His smile turned even more complacent.
"And she certainly had many extremely worried, I can tell you
that!"

"But
surely the English too will build clippers of their own soon?"

"Oh
yes, they've already started, having to stay in the race." He knocked
solidly on a panel of wood with his knuckles. "But they will never match
John Willis Griffiths, who designed this. He's the best they have in your
country." With his palm he caressed the satin-smooth wooden panelling in
which their reflections shone. "The
Ganga
is not only a ship,"
he said softly, "she is poetry in motion." His brief show of emotion
quickly turned into ill temper again. "All right. Enough about her beauty.
Now let me show you some of the ugliness on board; then you will understand why
I am like a bear with a sore head this morning."

"Ugliness?"
She almost ran behind him to keep up with his rapid pace as he swung down
another companion-way. "I cannot imagine any ugliness amidst such
perfection!"

"No?
Well, you will see."

The
bowels of the ship were dark and below sea level.
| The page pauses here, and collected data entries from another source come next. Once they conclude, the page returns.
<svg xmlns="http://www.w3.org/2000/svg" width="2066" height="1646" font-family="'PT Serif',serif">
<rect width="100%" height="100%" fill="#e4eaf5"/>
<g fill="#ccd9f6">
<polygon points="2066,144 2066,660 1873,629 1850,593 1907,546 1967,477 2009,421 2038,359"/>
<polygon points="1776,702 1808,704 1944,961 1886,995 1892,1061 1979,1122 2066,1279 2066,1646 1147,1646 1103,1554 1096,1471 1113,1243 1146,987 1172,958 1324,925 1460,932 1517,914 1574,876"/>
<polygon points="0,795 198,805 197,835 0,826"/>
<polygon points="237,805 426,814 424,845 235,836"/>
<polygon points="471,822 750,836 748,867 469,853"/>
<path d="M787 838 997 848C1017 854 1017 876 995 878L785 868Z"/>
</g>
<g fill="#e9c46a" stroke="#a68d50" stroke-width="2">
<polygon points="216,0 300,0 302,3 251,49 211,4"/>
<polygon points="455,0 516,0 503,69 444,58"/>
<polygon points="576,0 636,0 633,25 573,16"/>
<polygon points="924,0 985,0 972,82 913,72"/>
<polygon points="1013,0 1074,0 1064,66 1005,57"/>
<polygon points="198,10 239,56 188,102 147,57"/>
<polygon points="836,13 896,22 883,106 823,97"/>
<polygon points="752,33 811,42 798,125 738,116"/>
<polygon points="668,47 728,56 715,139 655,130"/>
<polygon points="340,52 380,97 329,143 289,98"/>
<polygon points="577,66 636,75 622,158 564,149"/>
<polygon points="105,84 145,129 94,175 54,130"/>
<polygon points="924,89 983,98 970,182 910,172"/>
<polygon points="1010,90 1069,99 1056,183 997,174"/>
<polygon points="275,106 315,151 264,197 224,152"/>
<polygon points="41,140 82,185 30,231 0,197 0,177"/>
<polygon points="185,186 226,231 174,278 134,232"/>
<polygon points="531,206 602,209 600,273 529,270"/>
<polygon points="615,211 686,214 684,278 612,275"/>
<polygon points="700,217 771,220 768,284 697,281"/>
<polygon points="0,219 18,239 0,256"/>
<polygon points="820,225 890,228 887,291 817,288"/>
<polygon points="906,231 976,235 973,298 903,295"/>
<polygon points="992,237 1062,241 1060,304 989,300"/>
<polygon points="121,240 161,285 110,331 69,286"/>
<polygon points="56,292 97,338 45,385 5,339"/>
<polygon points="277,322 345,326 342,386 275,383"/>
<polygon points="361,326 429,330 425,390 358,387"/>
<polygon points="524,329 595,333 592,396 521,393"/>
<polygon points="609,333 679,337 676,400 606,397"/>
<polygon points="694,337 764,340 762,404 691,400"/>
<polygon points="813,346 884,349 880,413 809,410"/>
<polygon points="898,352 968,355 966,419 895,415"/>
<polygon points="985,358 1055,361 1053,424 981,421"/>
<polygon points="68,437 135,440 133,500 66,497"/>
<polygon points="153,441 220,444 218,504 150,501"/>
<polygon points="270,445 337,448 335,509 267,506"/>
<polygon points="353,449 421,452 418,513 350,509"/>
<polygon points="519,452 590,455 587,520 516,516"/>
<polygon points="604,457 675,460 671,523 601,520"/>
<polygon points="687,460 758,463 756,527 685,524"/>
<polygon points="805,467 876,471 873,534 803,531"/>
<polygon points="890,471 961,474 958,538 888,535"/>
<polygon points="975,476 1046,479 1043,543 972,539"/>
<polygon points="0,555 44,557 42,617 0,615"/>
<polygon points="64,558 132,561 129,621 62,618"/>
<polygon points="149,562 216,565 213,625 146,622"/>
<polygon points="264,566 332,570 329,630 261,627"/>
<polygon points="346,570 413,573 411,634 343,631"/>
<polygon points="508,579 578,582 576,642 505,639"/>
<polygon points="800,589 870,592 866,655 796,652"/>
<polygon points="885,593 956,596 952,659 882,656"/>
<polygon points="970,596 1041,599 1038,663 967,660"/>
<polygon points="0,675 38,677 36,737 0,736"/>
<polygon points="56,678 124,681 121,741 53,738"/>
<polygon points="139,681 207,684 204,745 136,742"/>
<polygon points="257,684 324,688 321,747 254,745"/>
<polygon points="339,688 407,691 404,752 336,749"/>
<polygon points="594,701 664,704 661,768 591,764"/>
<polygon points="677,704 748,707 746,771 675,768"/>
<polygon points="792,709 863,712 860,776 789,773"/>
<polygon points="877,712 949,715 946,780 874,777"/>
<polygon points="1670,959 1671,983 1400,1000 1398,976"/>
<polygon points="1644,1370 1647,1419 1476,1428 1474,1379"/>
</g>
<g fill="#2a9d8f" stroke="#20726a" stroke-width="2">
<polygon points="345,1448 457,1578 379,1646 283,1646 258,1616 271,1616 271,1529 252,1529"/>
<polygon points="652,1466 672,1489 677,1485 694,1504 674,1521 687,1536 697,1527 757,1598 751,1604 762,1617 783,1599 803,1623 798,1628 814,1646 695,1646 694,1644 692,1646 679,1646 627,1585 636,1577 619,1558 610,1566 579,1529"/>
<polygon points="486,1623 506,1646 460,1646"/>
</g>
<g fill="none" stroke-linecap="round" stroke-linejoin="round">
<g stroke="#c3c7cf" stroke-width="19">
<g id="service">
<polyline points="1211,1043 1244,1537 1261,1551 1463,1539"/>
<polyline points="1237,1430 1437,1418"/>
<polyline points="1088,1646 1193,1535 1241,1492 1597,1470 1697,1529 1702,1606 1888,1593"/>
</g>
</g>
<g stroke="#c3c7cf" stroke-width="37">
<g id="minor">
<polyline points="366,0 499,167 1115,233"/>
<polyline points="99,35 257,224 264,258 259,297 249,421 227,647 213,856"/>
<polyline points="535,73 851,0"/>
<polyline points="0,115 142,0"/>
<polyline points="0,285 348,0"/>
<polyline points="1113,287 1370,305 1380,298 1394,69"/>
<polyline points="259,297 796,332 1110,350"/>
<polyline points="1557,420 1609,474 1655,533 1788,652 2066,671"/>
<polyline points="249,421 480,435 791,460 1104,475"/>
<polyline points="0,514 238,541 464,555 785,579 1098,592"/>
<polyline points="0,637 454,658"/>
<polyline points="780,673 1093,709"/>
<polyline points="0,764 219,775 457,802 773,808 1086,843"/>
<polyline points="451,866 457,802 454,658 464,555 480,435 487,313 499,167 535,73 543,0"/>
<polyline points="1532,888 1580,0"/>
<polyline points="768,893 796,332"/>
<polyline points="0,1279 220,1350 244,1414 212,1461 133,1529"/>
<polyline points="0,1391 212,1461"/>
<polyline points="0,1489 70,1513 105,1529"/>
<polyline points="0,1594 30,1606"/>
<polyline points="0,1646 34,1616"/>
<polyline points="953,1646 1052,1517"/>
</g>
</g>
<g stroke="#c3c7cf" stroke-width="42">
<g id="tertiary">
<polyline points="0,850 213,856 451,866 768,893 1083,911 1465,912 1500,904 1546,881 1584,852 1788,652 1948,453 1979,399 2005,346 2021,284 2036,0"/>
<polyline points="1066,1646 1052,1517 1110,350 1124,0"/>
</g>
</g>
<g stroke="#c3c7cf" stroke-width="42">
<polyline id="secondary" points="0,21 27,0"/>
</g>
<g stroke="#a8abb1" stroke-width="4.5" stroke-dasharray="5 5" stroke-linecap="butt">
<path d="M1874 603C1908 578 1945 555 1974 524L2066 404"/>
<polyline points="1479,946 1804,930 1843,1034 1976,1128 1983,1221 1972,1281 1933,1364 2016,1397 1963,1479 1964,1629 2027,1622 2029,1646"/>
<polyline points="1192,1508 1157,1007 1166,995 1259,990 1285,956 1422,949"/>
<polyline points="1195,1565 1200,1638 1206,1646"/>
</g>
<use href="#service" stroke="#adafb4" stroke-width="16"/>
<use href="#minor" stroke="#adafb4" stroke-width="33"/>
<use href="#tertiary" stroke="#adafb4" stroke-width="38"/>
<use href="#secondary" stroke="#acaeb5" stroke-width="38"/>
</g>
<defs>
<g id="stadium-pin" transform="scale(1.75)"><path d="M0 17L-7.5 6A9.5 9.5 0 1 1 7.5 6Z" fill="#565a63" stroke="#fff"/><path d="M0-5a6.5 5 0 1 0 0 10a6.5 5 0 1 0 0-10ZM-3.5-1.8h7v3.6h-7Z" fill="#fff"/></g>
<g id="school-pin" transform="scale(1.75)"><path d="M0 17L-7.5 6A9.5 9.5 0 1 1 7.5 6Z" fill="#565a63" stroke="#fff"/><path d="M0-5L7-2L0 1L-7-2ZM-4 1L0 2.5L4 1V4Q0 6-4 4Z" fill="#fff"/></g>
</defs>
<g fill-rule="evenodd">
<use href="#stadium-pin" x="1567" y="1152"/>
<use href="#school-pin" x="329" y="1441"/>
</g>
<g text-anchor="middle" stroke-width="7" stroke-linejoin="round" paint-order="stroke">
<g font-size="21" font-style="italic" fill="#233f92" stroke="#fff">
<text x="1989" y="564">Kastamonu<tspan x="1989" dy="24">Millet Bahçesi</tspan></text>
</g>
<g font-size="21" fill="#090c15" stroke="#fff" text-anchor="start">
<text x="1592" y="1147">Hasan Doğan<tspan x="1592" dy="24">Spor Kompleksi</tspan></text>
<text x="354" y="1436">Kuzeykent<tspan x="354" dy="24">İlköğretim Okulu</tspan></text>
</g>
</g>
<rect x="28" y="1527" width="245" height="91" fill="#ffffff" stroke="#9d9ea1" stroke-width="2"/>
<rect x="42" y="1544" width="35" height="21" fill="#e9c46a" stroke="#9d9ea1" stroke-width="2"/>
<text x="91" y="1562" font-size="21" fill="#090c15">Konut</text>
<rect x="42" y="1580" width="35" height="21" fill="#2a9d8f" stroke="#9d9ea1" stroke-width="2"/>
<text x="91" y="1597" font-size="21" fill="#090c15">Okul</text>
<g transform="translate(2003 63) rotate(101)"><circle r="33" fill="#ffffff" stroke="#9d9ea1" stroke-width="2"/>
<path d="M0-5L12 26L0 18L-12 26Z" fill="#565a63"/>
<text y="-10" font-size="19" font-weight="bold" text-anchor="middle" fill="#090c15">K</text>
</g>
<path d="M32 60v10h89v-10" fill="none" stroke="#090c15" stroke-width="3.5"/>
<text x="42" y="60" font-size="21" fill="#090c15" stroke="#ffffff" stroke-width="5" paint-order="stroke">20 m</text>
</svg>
They wound their way through
a maze of corridors and climbed into a huge, shell-like capsule of a chamber in
which, presently dormant, was a tangle of black boilers, pressure gauges,
cranks and rods, all horribly encrusted with oil and soot. Facing them was the
cavernous mouth of a coal furnace, now fireless but still belching noxious
gases. Gone was the fresh saltiness of the sea, the reviving tang of clean air,
the smell of varnish and newly washed decks; their nostrils stung with the
odium of burnt oil, blistering paint and stale coal. Olivia started to cough.